The second piece is that there really are good opportunities out there and, increasingly, people are being attracted to them, not just local CDCs or local economic development entities, but really for-profit developers, either on their own or in partnership with the CDCs or development authorities.
There were several projects in which we invested in Baltimore that were basically utilizing historic tax credits and real estate equity to convert formerly manufacturing and warehouse buildings into office and retail projects.
One is called Tide Point, a former Proctor and Gamble detergent manufacturing site. Five buildings, 400,000 square feet of space, that a local Baltimore developer redeveloped into office space using various kinds of financing, including historic tax credits, real estate equity, and a little bit of money from the state of Maryland.
In St. Louis, there was an old office building that's on the historic register, called the Continental Building, that had been vacant for about 25 years. A local developer put together about 5 different layers of financing, including real estate equity and historic tax credit equity and converted the building into 107 market rate luxury apartments.
In each of these cases, you're looking in neighborhoods where an opportunity exists to provide a catalytic impact.

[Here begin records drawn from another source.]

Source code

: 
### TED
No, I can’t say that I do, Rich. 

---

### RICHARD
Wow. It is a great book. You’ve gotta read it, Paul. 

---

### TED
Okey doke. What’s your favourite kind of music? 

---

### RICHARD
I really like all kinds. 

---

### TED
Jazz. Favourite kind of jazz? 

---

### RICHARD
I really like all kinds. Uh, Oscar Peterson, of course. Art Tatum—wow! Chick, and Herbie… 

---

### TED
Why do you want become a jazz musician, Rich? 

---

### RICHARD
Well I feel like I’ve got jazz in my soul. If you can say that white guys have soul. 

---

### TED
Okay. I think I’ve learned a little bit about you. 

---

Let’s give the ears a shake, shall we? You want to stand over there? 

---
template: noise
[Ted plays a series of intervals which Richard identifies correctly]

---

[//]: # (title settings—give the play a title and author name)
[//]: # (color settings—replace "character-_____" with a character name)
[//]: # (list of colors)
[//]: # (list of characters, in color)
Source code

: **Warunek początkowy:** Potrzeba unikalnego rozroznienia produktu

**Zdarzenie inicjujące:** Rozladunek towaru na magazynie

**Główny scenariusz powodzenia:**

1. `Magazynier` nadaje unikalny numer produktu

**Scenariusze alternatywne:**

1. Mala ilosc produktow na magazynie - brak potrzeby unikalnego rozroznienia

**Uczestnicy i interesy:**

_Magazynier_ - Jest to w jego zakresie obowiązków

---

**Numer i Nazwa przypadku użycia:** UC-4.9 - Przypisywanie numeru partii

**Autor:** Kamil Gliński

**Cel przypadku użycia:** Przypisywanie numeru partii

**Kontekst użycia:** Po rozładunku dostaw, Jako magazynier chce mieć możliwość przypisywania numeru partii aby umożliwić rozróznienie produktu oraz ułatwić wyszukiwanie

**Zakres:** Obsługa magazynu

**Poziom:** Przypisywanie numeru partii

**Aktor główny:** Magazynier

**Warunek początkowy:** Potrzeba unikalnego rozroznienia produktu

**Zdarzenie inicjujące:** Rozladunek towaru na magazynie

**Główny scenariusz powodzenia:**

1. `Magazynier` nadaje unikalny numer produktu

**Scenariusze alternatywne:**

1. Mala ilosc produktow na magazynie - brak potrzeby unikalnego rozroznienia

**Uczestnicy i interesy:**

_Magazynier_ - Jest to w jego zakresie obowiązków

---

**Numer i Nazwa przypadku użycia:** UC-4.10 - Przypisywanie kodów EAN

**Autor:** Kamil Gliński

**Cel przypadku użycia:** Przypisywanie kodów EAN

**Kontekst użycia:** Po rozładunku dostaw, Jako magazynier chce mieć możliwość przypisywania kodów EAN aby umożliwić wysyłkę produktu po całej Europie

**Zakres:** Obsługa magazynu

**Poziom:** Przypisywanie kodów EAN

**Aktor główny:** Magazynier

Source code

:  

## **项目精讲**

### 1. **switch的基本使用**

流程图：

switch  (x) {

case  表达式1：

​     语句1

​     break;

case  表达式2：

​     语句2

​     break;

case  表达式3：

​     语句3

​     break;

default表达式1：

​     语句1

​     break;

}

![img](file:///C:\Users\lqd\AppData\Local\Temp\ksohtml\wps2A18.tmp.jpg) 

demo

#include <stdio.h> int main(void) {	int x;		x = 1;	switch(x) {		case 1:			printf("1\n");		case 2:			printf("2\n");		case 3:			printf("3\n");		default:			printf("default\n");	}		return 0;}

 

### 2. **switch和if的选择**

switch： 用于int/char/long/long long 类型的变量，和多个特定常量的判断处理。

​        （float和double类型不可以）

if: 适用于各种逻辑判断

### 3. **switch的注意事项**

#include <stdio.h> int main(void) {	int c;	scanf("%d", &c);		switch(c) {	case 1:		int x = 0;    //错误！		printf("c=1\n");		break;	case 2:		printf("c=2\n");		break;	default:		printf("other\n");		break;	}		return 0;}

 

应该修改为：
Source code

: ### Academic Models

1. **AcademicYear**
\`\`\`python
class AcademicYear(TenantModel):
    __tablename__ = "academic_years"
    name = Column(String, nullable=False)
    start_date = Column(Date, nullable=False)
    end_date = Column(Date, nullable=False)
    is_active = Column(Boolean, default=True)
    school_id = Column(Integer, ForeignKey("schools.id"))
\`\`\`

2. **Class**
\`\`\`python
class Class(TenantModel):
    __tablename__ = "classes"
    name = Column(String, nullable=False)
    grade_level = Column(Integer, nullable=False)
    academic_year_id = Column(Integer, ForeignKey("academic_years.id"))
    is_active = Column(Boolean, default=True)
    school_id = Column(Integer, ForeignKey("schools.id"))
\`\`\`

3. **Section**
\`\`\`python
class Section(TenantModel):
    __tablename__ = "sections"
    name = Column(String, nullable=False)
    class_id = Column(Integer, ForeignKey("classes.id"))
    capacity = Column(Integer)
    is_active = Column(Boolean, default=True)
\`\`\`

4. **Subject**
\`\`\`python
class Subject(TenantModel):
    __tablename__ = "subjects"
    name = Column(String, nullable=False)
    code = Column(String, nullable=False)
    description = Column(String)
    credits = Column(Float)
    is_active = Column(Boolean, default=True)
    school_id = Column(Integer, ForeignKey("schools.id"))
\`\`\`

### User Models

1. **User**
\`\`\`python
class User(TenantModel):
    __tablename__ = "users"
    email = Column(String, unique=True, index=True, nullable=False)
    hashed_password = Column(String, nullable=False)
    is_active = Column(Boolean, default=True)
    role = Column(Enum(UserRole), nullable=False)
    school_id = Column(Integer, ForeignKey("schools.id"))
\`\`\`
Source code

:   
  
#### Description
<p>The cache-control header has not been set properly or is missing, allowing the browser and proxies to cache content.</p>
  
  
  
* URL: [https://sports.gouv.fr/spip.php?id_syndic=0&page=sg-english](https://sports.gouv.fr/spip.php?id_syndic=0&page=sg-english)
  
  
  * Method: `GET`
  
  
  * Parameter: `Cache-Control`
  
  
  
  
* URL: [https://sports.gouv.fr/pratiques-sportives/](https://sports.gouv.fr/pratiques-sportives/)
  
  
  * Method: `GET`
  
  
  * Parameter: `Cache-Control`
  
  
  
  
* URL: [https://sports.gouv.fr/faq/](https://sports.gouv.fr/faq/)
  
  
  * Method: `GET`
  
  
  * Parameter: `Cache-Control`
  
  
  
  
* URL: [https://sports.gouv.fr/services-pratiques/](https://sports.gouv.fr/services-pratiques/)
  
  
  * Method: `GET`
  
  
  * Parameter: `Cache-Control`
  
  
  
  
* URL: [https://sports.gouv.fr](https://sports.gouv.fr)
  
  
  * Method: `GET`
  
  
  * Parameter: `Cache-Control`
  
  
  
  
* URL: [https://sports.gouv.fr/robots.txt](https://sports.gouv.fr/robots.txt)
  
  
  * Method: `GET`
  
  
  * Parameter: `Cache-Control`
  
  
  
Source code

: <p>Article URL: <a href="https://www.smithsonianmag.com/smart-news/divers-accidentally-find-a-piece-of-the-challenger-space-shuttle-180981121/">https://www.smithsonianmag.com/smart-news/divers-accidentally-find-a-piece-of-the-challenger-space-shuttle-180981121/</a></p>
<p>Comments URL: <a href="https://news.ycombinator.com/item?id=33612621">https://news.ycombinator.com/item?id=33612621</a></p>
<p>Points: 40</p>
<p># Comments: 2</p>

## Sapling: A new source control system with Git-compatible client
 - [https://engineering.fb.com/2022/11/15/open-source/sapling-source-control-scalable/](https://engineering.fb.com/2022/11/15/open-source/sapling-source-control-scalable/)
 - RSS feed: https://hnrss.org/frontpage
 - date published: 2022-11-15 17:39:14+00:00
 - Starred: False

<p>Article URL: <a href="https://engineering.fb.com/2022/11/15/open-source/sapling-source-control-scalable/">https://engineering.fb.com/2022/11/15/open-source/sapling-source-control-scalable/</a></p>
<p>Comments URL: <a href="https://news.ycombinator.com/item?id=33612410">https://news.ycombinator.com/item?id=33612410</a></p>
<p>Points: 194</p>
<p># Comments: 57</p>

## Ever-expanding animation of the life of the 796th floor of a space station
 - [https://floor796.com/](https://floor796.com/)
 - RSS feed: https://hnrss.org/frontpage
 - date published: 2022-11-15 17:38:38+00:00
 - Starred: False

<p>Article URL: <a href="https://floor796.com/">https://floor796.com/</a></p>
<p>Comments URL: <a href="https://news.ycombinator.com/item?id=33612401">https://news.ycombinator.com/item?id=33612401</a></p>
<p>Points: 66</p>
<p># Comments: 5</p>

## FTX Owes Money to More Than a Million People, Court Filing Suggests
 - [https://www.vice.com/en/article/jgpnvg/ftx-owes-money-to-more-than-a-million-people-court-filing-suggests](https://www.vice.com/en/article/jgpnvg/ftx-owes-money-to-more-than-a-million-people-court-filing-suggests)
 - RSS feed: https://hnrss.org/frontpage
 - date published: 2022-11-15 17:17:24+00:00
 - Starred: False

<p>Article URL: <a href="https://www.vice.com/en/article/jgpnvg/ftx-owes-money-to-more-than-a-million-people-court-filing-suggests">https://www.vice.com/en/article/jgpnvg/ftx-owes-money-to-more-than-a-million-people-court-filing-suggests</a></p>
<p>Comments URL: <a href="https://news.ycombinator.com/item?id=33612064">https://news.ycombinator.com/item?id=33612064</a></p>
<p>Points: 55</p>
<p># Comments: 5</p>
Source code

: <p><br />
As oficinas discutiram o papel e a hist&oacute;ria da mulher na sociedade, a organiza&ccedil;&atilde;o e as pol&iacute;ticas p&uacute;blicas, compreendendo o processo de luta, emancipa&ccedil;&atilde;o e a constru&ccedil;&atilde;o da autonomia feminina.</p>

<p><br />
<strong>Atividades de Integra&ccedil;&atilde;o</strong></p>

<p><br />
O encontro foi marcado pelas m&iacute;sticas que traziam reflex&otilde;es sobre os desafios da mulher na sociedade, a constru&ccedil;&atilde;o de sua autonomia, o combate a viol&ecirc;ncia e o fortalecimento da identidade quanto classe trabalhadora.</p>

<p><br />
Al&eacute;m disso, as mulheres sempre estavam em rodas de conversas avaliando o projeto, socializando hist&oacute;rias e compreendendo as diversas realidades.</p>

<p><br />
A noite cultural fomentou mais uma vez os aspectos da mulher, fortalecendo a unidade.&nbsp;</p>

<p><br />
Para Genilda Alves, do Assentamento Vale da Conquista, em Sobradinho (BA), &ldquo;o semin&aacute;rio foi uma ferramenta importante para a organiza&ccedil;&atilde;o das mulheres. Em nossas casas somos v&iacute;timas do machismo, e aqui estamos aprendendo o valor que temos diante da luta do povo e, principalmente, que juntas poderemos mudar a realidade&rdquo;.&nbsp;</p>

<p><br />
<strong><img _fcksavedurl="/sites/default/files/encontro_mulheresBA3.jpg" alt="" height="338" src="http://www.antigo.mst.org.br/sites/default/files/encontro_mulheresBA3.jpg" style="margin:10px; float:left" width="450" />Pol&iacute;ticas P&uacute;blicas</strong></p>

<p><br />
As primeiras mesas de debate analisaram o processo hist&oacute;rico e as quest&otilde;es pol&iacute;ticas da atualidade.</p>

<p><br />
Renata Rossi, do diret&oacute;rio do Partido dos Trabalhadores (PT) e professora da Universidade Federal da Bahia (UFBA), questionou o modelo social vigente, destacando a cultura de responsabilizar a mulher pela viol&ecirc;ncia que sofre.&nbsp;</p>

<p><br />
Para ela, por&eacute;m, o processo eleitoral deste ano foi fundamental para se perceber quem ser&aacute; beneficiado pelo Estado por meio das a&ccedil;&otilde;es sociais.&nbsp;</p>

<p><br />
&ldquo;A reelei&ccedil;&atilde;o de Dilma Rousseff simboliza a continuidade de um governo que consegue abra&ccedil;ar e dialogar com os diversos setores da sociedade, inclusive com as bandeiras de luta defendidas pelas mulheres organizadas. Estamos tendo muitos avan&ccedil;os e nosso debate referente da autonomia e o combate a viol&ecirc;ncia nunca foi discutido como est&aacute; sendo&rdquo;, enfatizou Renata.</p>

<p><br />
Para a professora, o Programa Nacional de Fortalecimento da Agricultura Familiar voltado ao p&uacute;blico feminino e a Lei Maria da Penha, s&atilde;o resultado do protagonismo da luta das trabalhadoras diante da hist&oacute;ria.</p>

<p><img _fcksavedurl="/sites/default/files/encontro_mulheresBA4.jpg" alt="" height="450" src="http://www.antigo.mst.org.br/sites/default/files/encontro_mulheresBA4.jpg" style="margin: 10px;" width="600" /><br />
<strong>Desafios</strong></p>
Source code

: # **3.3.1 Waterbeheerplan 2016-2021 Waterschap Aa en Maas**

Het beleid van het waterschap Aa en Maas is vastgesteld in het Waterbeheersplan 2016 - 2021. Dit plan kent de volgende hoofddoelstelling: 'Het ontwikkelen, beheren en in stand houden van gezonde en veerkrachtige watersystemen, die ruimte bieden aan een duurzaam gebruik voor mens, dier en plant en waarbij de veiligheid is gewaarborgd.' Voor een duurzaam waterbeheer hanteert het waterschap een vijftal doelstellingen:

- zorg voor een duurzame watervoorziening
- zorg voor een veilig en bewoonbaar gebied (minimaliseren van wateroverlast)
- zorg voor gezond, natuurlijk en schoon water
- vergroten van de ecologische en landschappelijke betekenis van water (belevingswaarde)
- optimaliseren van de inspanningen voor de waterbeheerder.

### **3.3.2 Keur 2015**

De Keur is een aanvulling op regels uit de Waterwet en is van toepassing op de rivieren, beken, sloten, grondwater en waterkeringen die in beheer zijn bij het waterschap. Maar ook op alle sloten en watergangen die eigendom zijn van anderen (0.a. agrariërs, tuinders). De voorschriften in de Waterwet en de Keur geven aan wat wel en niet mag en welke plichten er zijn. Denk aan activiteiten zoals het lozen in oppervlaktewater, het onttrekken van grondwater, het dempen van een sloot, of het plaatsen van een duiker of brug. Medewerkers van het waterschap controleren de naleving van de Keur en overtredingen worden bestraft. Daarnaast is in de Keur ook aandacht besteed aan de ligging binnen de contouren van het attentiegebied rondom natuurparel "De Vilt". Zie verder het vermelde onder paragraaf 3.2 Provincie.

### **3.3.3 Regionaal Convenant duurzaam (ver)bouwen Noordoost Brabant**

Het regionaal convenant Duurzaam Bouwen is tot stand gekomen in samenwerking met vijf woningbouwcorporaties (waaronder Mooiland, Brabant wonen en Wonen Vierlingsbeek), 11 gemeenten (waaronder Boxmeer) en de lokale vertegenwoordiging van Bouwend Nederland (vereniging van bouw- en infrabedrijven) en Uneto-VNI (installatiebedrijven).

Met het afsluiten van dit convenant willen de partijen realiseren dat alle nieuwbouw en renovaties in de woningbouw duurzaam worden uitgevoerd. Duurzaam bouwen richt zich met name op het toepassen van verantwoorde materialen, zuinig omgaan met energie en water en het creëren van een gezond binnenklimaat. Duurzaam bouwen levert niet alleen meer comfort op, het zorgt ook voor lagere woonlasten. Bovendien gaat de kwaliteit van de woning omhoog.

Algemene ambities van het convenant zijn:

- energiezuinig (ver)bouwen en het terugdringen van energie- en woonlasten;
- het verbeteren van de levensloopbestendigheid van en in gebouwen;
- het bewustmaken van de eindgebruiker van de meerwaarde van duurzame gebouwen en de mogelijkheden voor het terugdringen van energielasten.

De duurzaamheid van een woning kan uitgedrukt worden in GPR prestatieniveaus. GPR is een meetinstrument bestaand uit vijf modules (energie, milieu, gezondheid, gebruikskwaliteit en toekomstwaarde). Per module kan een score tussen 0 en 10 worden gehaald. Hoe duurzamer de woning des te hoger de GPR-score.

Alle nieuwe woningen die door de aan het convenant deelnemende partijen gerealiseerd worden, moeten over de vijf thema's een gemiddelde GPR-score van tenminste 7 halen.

We have not had trouble sourcing transactions so far and we are still in the process of raising capital for the new fund. There likely won't be an allocation of new markets credits until the latter part of the year. We haven't had too much trouble finding opportunities. Once those are analyzed, like anything else, a lot of those are going to fall out. There are deals, and then there are deals that can work.
What we've seen so far is that there are a sufficient number of projects like I've just described that are going on around the country, that there is clearly a market to be served. And with marrying of the credit, you can certainly provide lower costs to help the project and at the same time, give the investors some reasonable return.